Continued controversies

 

The bikini remained a hot topic for the news media. In May 2011, Barcelona, Spain made it illegal to wear bikinis in public except in areas near the beaches. Violators face fines of between 120 and 300 euros. In 2012, two students of St. Theresa's College in Cebu, the Philippines were barred from attending their graduation ceremony for "ample body exposure" because their bikini pictures were posted on Facebook. The students sued the college and won a temporary stay in a regional court.

 

In May 2013, Cambridge University banned the Wyverns Club of Magdalene College from arranging its annual bikini jelly wrestling. In June 2013, actress Gwyneth Paltrow, who also is interested in fashion, produced a bikini for her clothing line that is designed to be worn by girls 4 to 8 years old.

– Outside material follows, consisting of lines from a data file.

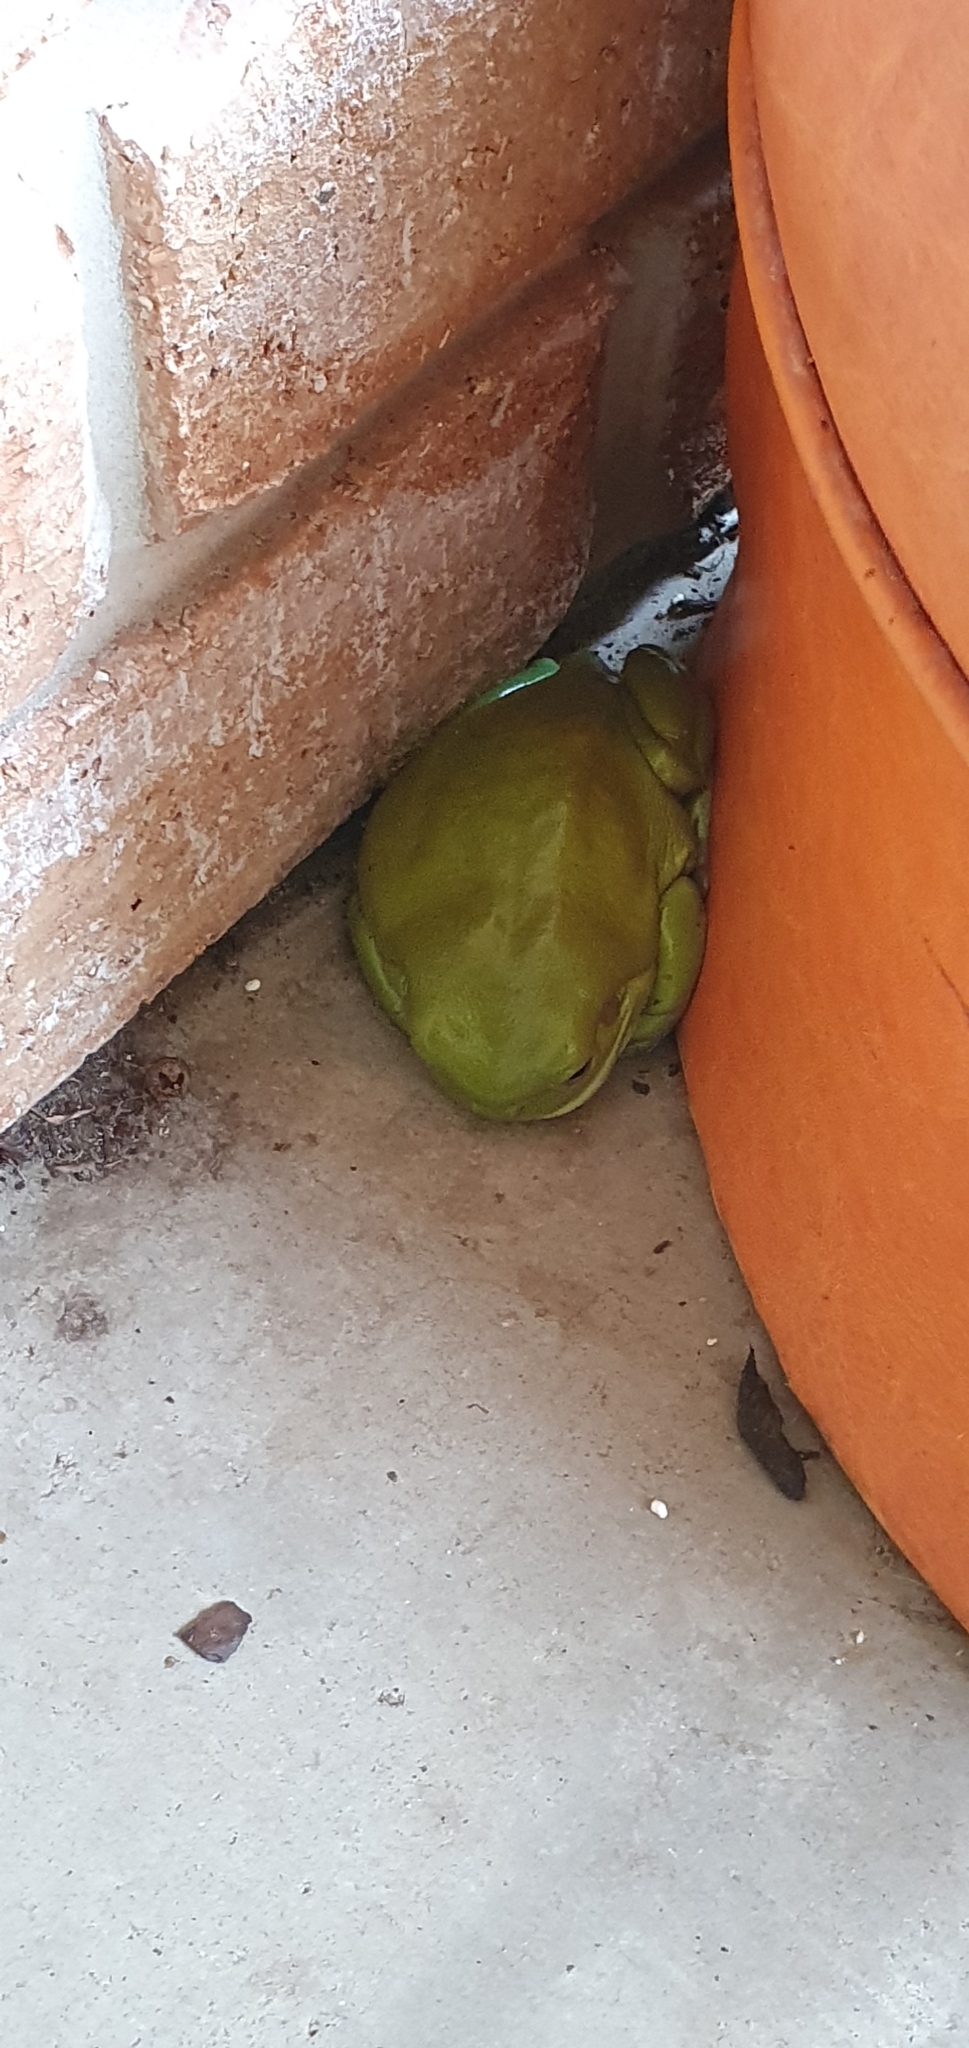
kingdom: Animalia
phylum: Chordata
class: Amphibia
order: Anura
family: Pelodryadidae
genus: Ranoidea
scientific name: Ranoidea caerulea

She was criticized for sexualizing young children by Claude Knight of Kidscape, a British foundation that strives to prevent child abuse. He commented, "We remain very opposed to the sexualization of children and of childhood ... is a great pity that such trends continue and that they carry celebrity endorsement."

 

Four women were arrested over the 2013 Memorial Day weekend in Myrtle Beach, South Carolina for indecent exposure when they wore thong bikinis that exposed their buttocks. In June 2013, the British watchdog agency Advertising Standards Authority banned a commercial that showed men in an office fantasizing about their colleague, played by Pamela Anderson, in a bikini for degrading women.